DOCUMENT PASSAGE -
Content starts
Explaining an Internet dating site - Part 2

 


It has been said to me on more than one occasion that Tehachipites (or Tehachipians, depending on some criteria unfathomable to me) are either totally into computers, email and the internet or they are totally devoid of interest or knowledge in this modern contrivance.

Some blame age – that computer stuff doesn’t mix with the older crowd (geez, first we were post-war babies, then a fancy named generation and now we’re just a “crowd”?). Horsepucky. I’ve overheard conversations between octogenarians about their email and which server was better, Firefox or Internet Explorer! If I’m losing you here, let me explain some things.

First, the Internet is like a huge party line – remember when telephone companies, especially those in rural areas, had party lines? Literally, tens of thousands of people can be on the World Wide Web (aka “www”) and the idea of singles meeting – like that old guy on TV with his “eHarmony” matchmaking service – has taken hold like a forest fire with a gusty wind.

So you have a computer with internet service and you see where there’s a dating site called something like “CouchPotatoesAlive.Com” and you decide to check it out. First they want you to give yourself a “screen name” – something unique to identify you. Many unimaginative folks like myself use some form of their name or where they live (“Bearvalleyjogger” or “lefthim4U” or “Horseladyjudy”) – some practically write an advertisement (“Spenthiscash” was my favorite).

Next comes something like 20 questions: What’s your age, marital status education, occupation, color of hair and eyes & more. You’re supposed to be honest but many site members leave some answers blank. Some even just answer the astrological sign as if compatibility alone will help them find a match. They also want you to post a picture, several if you so desire, and most ante up with a traditional “head shot” but there are those brain dead contributors who submit a fuzzy, outdated or non-descript long shot wearing sunglasses & even though management of the site supposedly polices what gets posted or not – like tasteless nudity – some garbage gets put up.

Now you get the chance to explain why you’re spending your money on doing this – it’s called your profile – and you can tell about yourself (how you loathe expensive restaurants and cruises, or just the opposite) and then detail just what it is you’re looking for in a match and you can be matched for more than one reason: Pen pal being the least committing; marriage or a serious relationship being the further swing of the pendulum. Harrumph. The brain dead ones usually check all the boxes so you have no idea what their goal is for being on the site. Someone needs to get them a puppy with an overactive bladder.
Content ends
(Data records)
Content starts
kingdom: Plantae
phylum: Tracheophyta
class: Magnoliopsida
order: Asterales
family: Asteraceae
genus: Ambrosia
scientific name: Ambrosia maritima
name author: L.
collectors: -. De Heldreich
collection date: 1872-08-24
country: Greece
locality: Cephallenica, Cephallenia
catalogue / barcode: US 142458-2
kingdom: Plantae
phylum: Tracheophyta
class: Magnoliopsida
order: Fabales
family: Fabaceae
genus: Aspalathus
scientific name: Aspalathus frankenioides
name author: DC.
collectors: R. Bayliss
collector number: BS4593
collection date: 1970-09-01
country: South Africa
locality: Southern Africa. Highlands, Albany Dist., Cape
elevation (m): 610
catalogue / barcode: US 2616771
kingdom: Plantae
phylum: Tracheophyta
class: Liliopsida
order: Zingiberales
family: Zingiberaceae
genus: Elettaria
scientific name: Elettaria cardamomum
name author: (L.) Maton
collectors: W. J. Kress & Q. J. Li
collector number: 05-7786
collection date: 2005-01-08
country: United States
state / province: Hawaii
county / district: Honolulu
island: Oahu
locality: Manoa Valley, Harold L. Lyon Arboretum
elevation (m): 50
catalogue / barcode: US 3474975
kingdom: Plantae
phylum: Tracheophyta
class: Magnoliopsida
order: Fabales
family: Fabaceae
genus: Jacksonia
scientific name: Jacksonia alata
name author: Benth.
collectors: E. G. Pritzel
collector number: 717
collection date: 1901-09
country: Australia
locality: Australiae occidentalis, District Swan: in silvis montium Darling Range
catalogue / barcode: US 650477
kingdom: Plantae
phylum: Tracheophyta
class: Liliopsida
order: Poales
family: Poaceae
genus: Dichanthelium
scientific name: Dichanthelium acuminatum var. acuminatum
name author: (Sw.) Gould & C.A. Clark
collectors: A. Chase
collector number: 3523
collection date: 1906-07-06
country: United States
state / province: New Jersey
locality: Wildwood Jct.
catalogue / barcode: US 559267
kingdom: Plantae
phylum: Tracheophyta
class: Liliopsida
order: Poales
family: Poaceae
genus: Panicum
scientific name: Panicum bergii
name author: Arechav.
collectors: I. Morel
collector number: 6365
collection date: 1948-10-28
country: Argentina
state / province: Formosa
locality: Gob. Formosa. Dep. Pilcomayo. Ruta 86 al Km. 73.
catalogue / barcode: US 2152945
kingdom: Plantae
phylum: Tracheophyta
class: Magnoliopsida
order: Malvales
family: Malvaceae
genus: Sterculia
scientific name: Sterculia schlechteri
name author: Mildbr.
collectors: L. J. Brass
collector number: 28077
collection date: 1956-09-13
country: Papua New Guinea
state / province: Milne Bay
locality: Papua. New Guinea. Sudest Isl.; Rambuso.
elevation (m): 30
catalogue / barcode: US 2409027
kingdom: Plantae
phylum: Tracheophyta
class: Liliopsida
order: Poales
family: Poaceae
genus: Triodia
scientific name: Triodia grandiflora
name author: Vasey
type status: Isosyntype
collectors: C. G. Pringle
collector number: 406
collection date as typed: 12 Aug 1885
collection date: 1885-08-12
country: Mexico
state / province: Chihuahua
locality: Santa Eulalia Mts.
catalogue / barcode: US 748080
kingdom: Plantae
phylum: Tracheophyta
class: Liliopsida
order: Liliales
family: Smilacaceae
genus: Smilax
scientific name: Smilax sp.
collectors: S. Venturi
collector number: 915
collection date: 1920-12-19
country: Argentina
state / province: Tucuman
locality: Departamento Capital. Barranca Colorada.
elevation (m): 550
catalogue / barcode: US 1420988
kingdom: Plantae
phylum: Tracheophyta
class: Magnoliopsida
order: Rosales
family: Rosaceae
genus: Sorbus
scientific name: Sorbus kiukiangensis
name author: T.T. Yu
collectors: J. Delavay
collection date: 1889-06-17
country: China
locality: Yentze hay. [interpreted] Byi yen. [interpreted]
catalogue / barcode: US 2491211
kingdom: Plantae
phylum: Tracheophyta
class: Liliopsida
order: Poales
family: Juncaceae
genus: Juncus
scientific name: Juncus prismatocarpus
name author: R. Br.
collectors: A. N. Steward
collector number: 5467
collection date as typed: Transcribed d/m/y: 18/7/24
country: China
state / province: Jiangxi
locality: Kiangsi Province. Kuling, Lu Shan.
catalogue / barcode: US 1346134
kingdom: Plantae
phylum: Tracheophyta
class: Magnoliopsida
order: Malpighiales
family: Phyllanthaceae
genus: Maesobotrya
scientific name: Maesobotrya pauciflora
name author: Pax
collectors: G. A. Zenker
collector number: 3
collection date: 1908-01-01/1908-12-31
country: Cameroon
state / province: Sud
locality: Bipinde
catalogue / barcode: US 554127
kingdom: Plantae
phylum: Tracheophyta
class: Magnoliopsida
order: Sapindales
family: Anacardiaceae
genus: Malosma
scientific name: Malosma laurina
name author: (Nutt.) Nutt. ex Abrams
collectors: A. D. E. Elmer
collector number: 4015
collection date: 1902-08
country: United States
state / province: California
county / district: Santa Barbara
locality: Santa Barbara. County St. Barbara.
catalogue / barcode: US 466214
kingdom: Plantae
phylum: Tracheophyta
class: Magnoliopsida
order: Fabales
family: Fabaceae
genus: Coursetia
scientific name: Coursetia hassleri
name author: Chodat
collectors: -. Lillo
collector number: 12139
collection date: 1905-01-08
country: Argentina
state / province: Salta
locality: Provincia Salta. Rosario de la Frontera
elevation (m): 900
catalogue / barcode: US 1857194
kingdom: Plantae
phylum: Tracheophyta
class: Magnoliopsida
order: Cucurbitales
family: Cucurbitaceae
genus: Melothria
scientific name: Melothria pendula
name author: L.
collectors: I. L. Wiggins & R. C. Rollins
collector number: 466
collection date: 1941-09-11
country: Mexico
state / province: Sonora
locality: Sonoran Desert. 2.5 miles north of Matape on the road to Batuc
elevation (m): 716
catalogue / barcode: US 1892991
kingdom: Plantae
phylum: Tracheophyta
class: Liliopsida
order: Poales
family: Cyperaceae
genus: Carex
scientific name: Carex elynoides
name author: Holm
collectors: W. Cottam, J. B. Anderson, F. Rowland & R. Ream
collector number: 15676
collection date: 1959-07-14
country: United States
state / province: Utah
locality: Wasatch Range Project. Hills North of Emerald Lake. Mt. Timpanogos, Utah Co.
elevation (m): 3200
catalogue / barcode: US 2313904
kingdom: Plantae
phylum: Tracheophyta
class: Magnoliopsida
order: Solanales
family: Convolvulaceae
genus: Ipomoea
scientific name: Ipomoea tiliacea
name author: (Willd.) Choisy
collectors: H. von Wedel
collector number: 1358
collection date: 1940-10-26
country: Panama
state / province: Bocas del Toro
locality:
Content ends
EXPLORE THE MATERIAL -
[a] Extract the part of the column on Internet dating that opens with the words containing "Now you get" and closes with "an overactive bladder.".
[b] Answer these questions from the column on Internet dating:
(i) What does the writer compare the Internet to?
(ii) Which screen name does the writer call a favorite?
(iii) Which reason for being matched does the writer call the least committing?
The data records have nothing to do with the column on Internet dating.

RESPONSE LIST -
[a]
Now you get the chance to explain why you’re spending your money on doing this – it’s called your profile – and you can tell about yourself (how you loathe expensive restaurants and cruises, or just the opposite) and then detail just what it is you’re looking for in a match and you can be matched for more than one reason: Pen pal being the least committing; marriage or a serious relationship being the further swing of the pendulum. Harrumph. The brain dead ones usually check all the boxes so you have no idea what their goal is for being on the site. Someone needs to get them a puppy with an overactive bladder.

[b]
(i) A huge party line
(ii) "Spenthiscash"
(iii) Pen pal